▶ _WORK TO COMPLETE_
a) In the Colorado River drought excerpt, what year does the new set of operating guidelines go into effect?
b) Does each statement agree with the Colorado River drought excerpt? Answer yes or no for each, and quote the words from the excerpt that decide it. (i) The guidelines that the plan overlays date from 2007. (ii) The plan has been hashed out since 2019. (iii) Eklund is with the U.S. Bureau of Reclamation.

▶ _EXTRACT TO READ_
——————————

The drought contingency plan overlays onto a set of 2007 guidelines that govern how the river’s reservoirs are managed. Those guidelines weren’t able to keep up as dry conditions and chronic overuse in the basin caused reservoirs to drop to critical levels. The plan is meant to provide temporary stability while water managers negotiate a new set of operating guidelines which go into effect in 2026…

“If we were aliens visiting Earth from another system years from now would we run it this way? Probably not,” said Eklund, of the Upper Colorado River Commission. “But there are history and legacy, pieces of law and policy, politics in this basin that have guided us to where we are and what we have to do. And I think given the hand we’ve been dealt this is a pretty outstanding moment.”

From The Denver Post (Bruce Finley) via The Fort Morgan Times:

This “drought contingency” plan completed by the seven Western states to meet an extended federal deadline is “meant to avoid a crisis on the river,” said U.S. Bureau of Reclamation Commissioner Brenda Burman.

After 2026, the feds will look at flows in what scientists project will be a more diminished Colorado River and, working with states, “we will negotiate our next step,” Burman said.

This complex water plan hashed out since 2017 depends on all residents of the West using less water to deal with a 19-year shift toward aridity. Negotiators tinkered with fundamentals of the 1922 law that divvies up shares of Colorado River water for each state — an improvisation to try to address one of the planet’s toughest water problems caused by chronic overuse and climate change.

——————————

▶ _GIVEN MATERIAL_
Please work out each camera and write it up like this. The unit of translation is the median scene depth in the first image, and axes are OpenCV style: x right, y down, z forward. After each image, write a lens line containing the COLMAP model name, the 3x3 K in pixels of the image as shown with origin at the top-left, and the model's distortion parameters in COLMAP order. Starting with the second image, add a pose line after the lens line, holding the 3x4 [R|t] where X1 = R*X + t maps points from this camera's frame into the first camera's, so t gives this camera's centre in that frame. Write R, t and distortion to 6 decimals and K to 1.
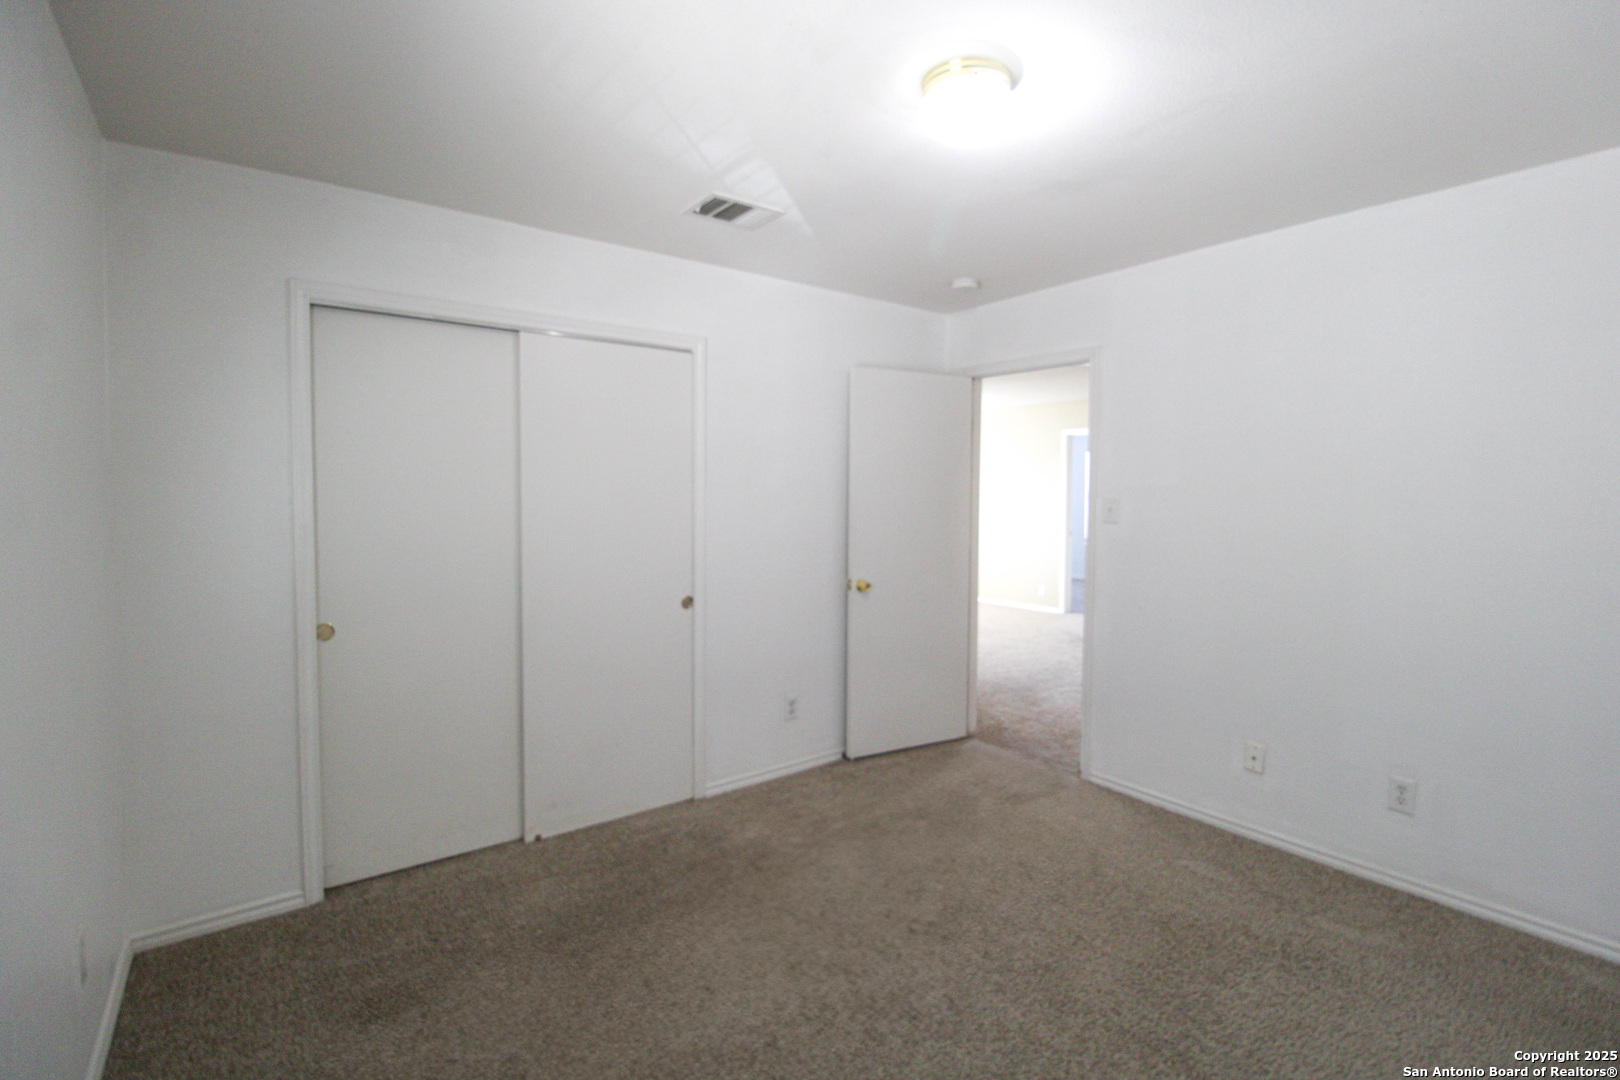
lens RADIAL K [[746.6, 0, 816.5], [0, 746.6, 519.3], [0, 0, 1]] dist [-0.000764, -0.012004]
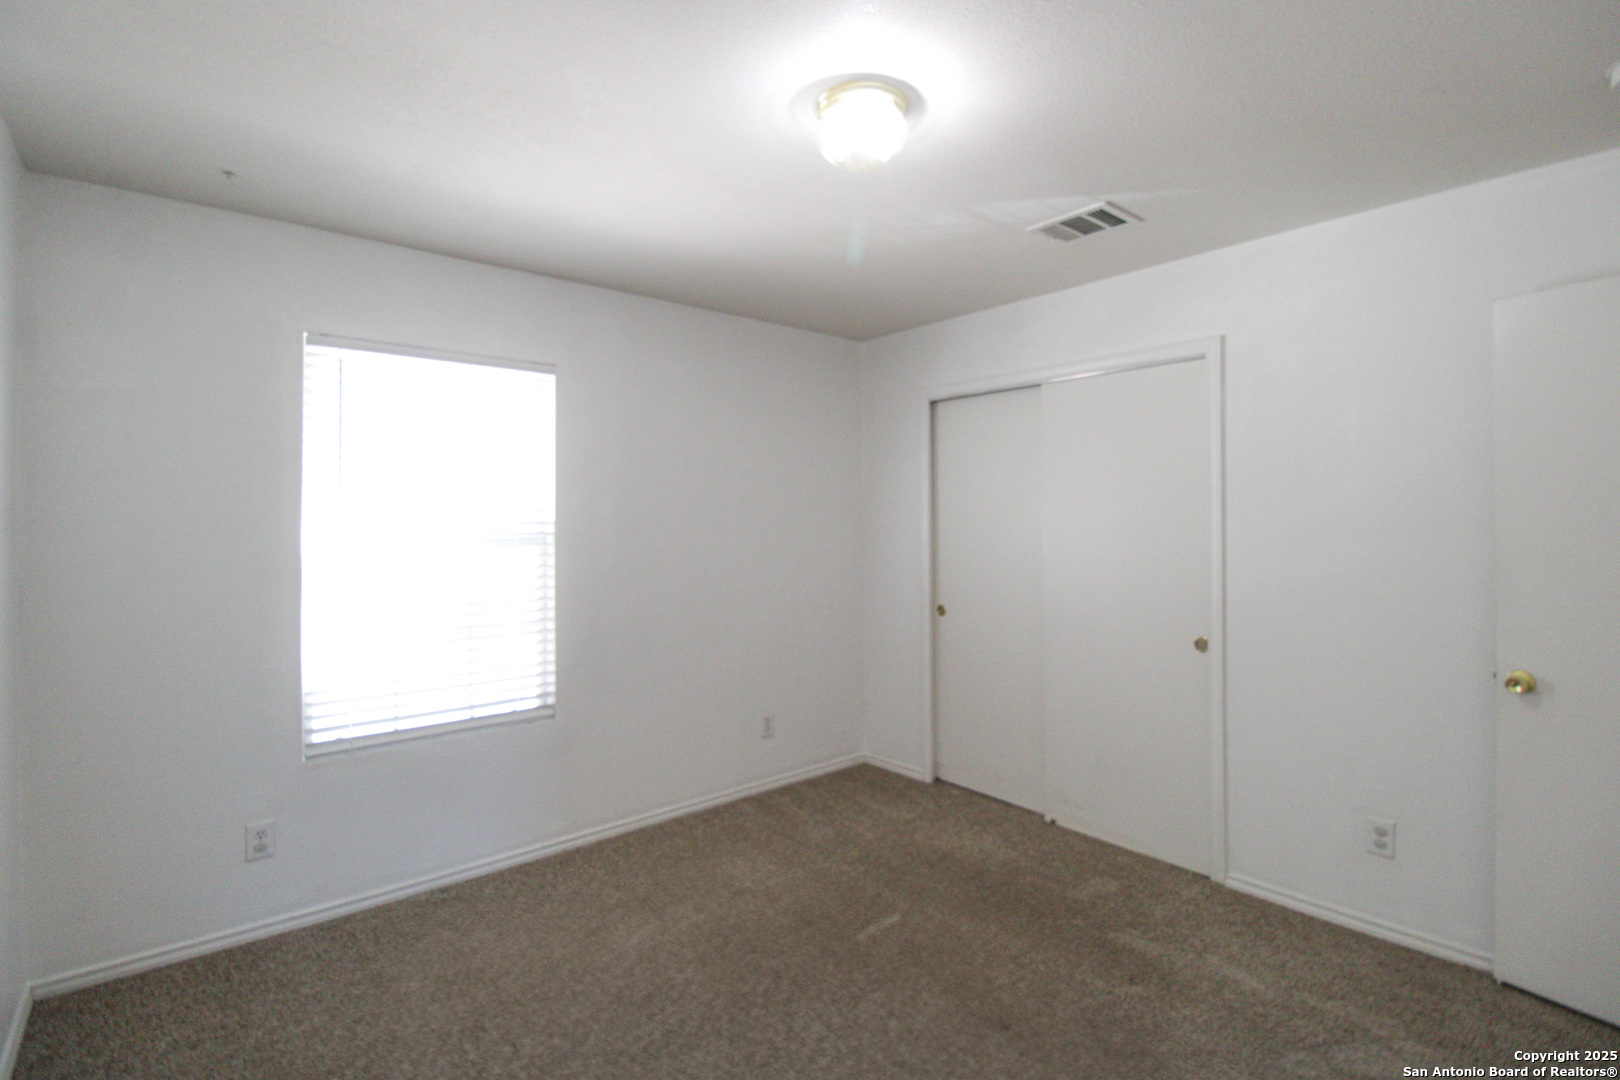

——————————

▶ _PER-TASK ANSWERS_
a) 2026

b)
(i) Yes: "a set of 2007 guidelines that govern how the river’s reservoirs are managed"
(ii) No: "This complex water plan hashed out since 2017"
(iii) No: "Eklund, of the Upper Colorado River Commission"